Update everything from the line containing "che la Maddalena." down to the line containing "E' Leonardo..." by replacing "commenti" with "messaggi" and changing nothing else. Give back only those lines.

-- Exercise materials follows --

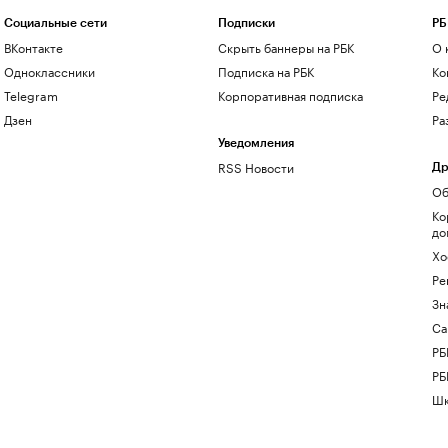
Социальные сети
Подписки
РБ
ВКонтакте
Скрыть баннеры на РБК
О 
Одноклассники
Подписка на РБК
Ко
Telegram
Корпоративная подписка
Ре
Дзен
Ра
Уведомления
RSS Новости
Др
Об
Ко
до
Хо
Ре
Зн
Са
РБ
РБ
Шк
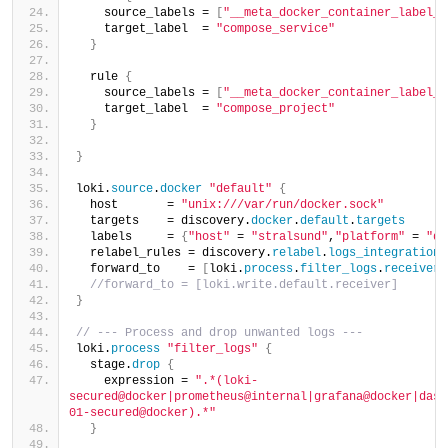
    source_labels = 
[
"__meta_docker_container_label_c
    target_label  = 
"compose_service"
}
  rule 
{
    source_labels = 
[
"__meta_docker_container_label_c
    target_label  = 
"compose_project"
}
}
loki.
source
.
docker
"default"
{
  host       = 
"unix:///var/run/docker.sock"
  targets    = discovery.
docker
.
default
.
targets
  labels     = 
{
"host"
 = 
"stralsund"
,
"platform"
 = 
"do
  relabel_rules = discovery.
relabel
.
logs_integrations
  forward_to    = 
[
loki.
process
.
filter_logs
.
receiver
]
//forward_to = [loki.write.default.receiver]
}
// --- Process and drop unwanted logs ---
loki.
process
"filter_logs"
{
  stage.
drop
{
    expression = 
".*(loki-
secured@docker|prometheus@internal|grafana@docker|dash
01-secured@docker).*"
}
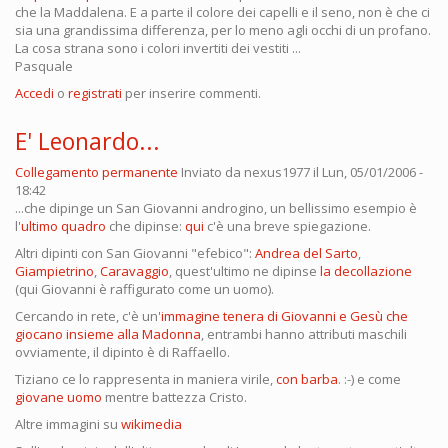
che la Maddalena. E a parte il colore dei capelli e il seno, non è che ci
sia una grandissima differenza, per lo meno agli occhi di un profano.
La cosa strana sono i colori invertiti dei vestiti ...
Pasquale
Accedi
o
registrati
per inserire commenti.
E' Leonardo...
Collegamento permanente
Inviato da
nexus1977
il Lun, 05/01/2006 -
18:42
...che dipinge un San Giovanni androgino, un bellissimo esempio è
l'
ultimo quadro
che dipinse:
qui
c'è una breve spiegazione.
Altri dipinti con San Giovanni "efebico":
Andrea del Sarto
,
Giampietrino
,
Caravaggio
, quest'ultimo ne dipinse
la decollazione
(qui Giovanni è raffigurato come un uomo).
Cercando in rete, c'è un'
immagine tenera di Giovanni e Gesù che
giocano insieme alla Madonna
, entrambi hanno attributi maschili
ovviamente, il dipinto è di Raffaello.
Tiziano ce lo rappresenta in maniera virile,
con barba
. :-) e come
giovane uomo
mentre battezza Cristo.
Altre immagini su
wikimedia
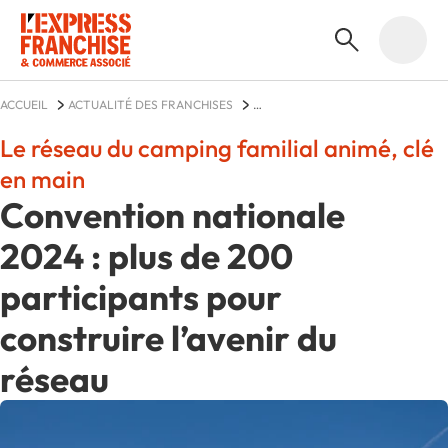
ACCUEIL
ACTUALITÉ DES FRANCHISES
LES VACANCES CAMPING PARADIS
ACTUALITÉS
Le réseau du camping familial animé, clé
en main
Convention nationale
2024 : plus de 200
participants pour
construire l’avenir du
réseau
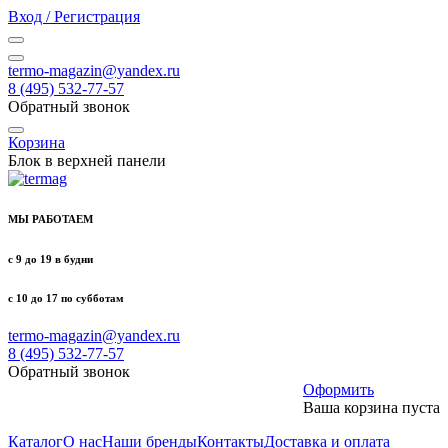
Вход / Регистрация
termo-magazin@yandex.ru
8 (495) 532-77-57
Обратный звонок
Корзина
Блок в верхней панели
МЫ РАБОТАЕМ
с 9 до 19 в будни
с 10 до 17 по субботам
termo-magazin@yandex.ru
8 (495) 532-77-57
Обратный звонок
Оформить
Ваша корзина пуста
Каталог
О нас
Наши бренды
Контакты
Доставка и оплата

-- Exercise materials concluded --
-- Exercise materials follows --

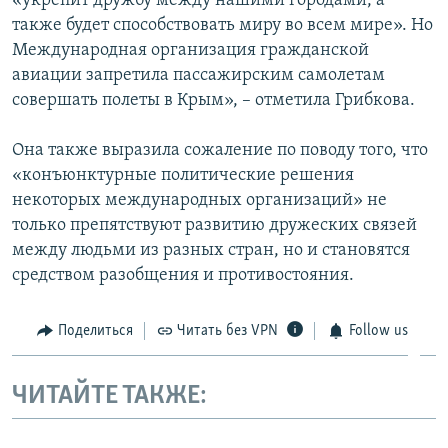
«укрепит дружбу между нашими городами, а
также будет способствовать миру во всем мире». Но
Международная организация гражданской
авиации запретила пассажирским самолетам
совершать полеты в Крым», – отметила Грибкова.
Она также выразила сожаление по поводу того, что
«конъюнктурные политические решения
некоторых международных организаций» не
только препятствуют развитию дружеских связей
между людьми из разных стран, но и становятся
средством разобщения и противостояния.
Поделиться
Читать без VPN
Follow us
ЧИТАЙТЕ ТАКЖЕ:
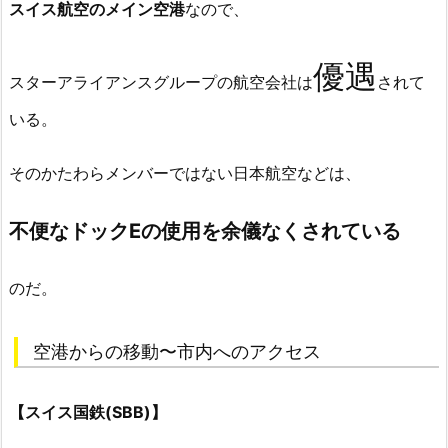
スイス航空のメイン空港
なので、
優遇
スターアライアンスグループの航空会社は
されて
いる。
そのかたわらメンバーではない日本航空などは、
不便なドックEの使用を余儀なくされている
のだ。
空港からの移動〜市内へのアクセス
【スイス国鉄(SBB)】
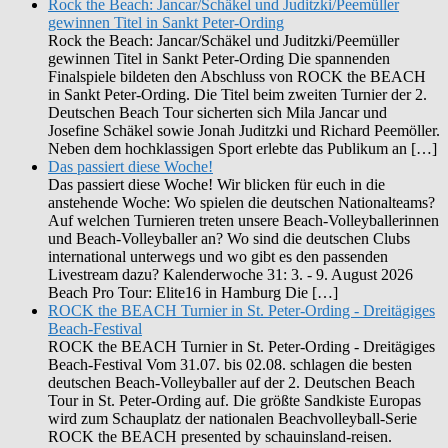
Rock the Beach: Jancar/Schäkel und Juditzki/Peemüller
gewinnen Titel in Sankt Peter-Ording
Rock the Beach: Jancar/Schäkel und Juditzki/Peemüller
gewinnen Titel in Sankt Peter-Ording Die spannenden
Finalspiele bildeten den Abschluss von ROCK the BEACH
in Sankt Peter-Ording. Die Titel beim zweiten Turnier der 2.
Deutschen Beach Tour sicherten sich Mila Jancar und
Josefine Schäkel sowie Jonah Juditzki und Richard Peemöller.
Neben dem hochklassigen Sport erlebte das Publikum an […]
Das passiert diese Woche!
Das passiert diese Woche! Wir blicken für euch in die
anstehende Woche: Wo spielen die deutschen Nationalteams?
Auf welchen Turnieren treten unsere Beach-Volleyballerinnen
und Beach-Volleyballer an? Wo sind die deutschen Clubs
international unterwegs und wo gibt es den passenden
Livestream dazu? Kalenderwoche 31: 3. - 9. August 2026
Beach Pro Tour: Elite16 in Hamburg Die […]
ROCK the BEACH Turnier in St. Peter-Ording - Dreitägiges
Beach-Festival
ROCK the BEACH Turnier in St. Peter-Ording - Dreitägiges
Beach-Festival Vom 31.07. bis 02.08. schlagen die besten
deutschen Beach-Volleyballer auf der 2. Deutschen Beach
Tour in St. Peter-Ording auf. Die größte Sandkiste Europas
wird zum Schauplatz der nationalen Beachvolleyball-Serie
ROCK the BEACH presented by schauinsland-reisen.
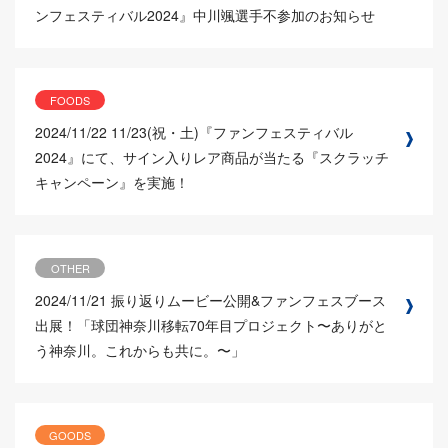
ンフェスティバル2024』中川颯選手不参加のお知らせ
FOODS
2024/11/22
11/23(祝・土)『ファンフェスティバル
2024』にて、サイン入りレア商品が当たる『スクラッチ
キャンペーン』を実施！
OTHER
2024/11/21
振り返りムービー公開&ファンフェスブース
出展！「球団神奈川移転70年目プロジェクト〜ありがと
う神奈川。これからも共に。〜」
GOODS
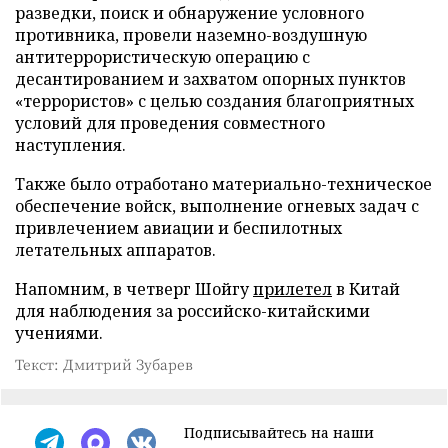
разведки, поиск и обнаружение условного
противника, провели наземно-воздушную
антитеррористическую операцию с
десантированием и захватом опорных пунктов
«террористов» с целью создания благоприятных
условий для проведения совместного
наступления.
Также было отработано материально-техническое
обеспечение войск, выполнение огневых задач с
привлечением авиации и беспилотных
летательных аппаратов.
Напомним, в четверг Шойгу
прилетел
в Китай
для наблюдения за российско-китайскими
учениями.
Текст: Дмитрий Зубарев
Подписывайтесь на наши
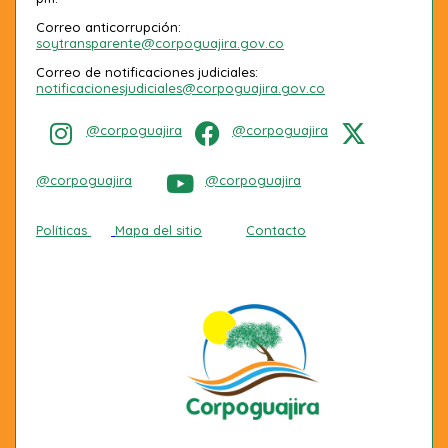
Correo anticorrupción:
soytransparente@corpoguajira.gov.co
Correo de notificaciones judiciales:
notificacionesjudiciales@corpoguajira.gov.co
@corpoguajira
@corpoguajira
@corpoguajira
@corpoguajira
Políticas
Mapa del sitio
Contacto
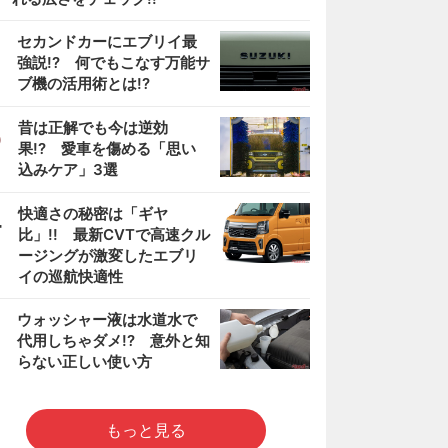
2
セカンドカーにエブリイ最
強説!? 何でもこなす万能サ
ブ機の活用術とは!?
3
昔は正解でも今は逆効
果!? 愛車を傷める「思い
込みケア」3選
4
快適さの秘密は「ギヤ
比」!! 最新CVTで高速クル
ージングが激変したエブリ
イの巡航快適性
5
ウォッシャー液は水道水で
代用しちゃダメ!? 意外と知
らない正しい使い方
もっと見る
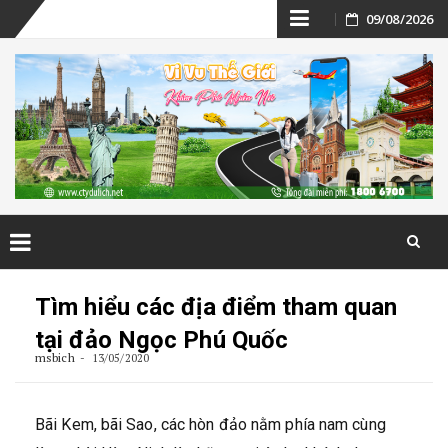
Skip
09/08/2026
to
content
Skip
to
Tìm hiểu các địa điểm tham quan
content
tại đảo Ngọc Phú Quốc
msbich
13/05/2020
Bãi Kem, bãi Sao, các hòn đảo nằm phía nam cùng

-- Exercise materials concluded --

◆ Task answer
che la Maddalena. E a parte il colore dei capelli e il seno, non è che ci
sia una grandissima differenza, per lo meno agli occhi di un profano.
La cosa strana sono i colori invertiti dei vestiti ...
Pasquale
Accedi
o
registrati
per inserire messaggi.
E' Leonardo...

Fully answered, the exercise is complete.